Sementara itu, kata Made, Kegiatan hearing ini di lakukan bertujuan untuk mencari jalan keluar atas kejadian pencegatan bongkar muat di Bangsal dan kegiatan hearing pada hari senin tanggal, 20 juni 2022, beetempat di Aula Kantor Pemda Kab. Lombok Utara.

Wakil Bupati Kab. Lombok Utara mengatakan, pertemuan ini untuk mencari jalan keluar agar tidak menjadi bomerang dan menimbulkan permasalahan yang berkepanjangan.

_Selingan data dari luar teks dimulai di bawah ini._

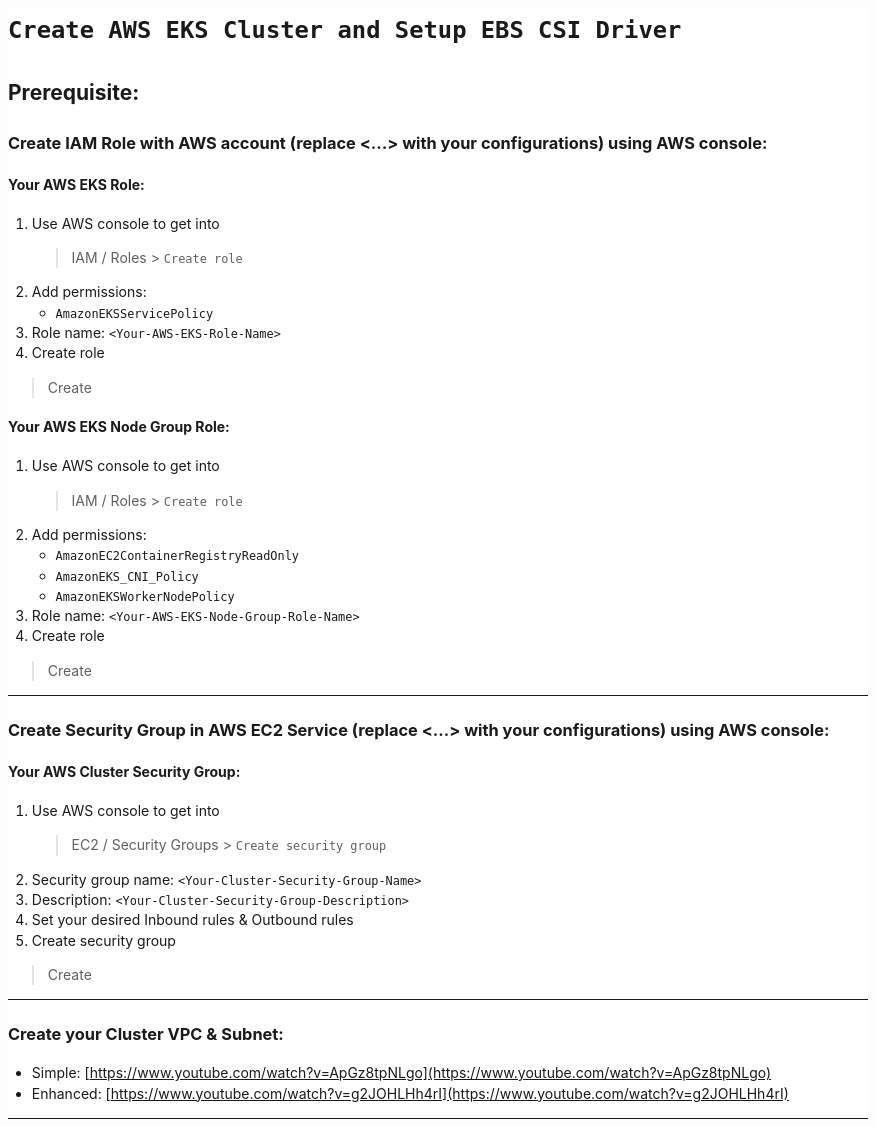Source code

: # `Create AWS EKS Cluster and Setup EBS CSI Driver`

## Prerequisite:

### Create IAM Role with AWS account (replace <...> with your configurations) using AWS console:

#### Your AWS EKS Role:

1. Use AWS console to get into
   > IAM / Roles > `Create role`
2. Add permissions:
   - `AmazonEKSServicePolicy`
3. Role name: `<Your-AWS-EKS-Role-Name>`
4. Create role

> Create

#### Your AWS EKS Node Group Role:

1. Use AWS console to get into
   > IAM / Roles > `Create role`
2. Add permissions:
   - `AmazonEC2ContainerRegistryReadOnly`
   - `AmazonEKS_CNI_Policy`
   - `AmazonEKSWorkerNodePolicy`
3. Role name: `<Your-AWS-EKS-Node-Group-Role-Name>`
4. Create role

> Create

---

### Create Security Group in AWS EC2 Service (replace <...> with your configurations) using AWS console:

#### Your AWS Cluster Security Group:

1. Use AWS console to get into
   > EC2 / Security Groups > `Create security group`
2. Security group name: `<Your-Cluster-Security-Group-Name>`
3. Description: `<Your-Cluster-Security-Group-Description>`
4. Set your desired Inbound rules & Outbound rules
5. Create security group

> Create

---

### Create your Cluster VPC & Subnet:

- Simple: [https://www.youtube.com/watch?v=ApGz8tpNLgo](https://www.youtube.com/watch?v=ApGz8tpNLgo)
- Enhanced: [https://www.youtube.com/watch?v=g2JOHLHh4rI](https://www.youtube.com/watch?v=g2JOHLHh4rI)

---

“Kami akan membuat regulasi agar permasalahan ini segera terselesaikan dan tidak ada tumpang tindih,” Bupati.

Selain itu, Kapolres Lombok Utara mengatakan, kami disini Selaku Pihak Kepolisan juga menjaga keamanan dan kenyamanan pariwisata di Kab. Lombok Utara.

Kapolres berharap agar semua permasalahan di selesaikan dengan kepala dingin sehingga menghasilkan solusi yang baik untuk semua pihak dikarenakan 3 Gili (Trawangan, Air dan Meno) merupakan pariwisata utama yang ada di Kab. Lombok Utara maka perlu kita jaga bersama-sama.

“Kita bersama- sama menjaga situasi tetap kondusif sehingga tidak menimbulkan permasalahan baru dan serahkan semua pada pihak terkait agar segala permasalahan yang terjadi saat ini segera terselesaikan,” tutur Kapolres.

sedangkan Kepala Syahbandar Pemenang menyampaikan, Dermaga Gili merupakan kolam dari Pelabuhan Pemenang, 3 Gili dibangun mengikuti Pemenang semua bisa diperbolehkan untuk bongkar muat asalkan sesuai diatur dengan kapasitas.

“Pemerintah memberikan kemudahan dengan membangun fasilitas untuk menuju akses pariwisata, terkait masalah penolakan tadi sampai saat ini tidak ada regulasi larangan untuk bongkar muat dikawasan Gili,” ujarnya.

Dikatakannya, sedangkan dari kami tidak mengetahui adanya perjanjian dari pihak koperasi dengan pengusaha kapal.

Perwakilan Pengusaha fastboat menyampaikan sebagai pengusaha kami menghormati semua peraturan atau keputusan yang ada didaerah,
Dari pengusaha tidak ada kesepakatan dengan akacindo atau koperasi terkait retribusi, tapi dari kami menolak karena tidak mempunyai dasar hukum.
dan meminta dasar hukum kalau dari penarikan retribusi yang di lakukan tersebut.

Sementara Ketua Koperasi Sabarudin mengatakan, masalah kesepakatan berawal dari Akacindo, untuk pengusaha fast boat mereka datang kepada kami menyarankan untuk kesyahbandar.

Pada saat menjalin kerjasama dari kami tidak mengundang syahbandar karena intern koperasi dengan pengusaha.

“Kami mengundang pihak pengusaha fastboat untuk mencari solusi bahwa kami mempunyai anggaran dasar dikoperasi karya bahari,” terangnya.